## [WHAT IS EXPECTED]
Reproduce, exactly and only, the lines of the data that follows from the one containing "(295, 604) none -> (380, 381) //" down to the one containing "[102,162,149,173] installer ->", without pictures.
─── DATA SECTION
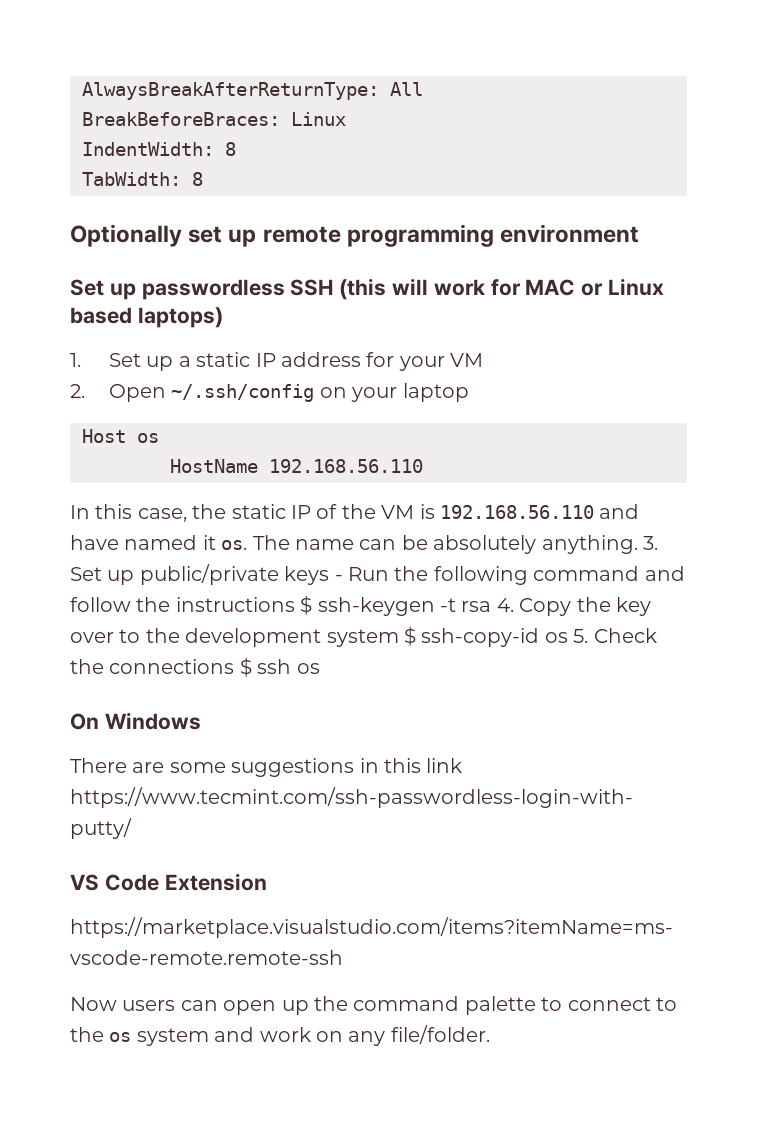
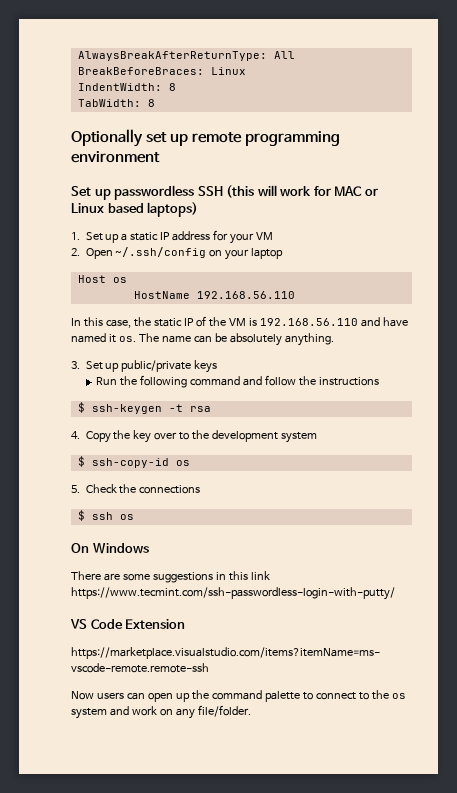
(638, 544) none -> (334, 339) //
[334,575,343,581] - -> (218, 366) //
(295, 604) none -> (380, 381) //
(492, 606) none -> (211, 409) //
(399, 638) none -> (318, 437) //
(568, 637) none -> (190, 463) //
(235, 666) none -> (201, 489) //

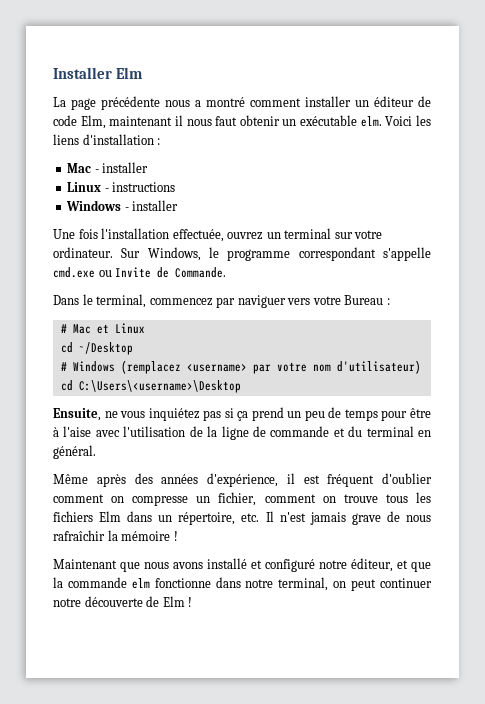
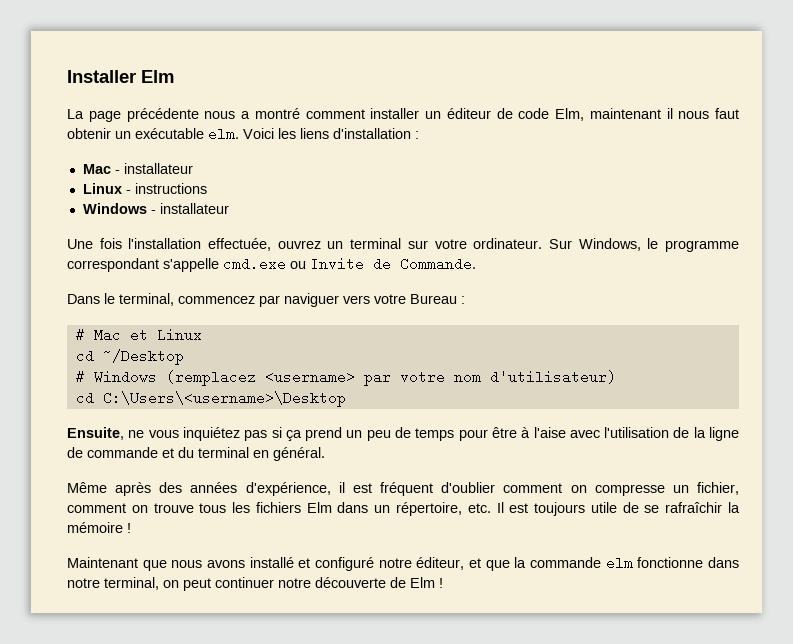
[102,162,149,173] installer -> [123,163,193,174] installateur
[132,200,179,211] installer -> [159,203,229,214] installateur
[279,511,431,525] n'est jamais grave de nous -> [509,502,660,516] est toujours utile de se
──────
## [EXERCISE SOLUTION]
(295, 604) none -> (380, 381) //
(492, 606) none -> (211, 409) //
(399, 638) none -> (318, 437) //
(568, 637) none -> (190, 463) //
(235, 666) none -> (201, 489) //

[102,162,149,173] installer -> [123,163,193,174] installateur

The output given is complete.